Problem to work on – Only the number is wanted: how many lines below include "Example"?

Listed entries –
-----

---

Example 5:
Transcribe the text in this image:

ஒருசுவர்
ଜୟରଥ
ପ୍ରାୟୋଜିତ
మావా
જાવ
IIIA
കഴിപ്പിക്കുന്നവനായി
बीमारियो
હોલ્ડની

-----

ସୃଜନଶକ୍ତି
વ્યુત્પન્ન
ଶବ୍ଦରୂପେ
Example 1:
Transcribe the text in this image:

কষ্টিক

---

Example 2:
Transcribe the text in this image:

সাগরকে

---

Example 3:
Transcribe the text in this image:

-----

Answer space – 4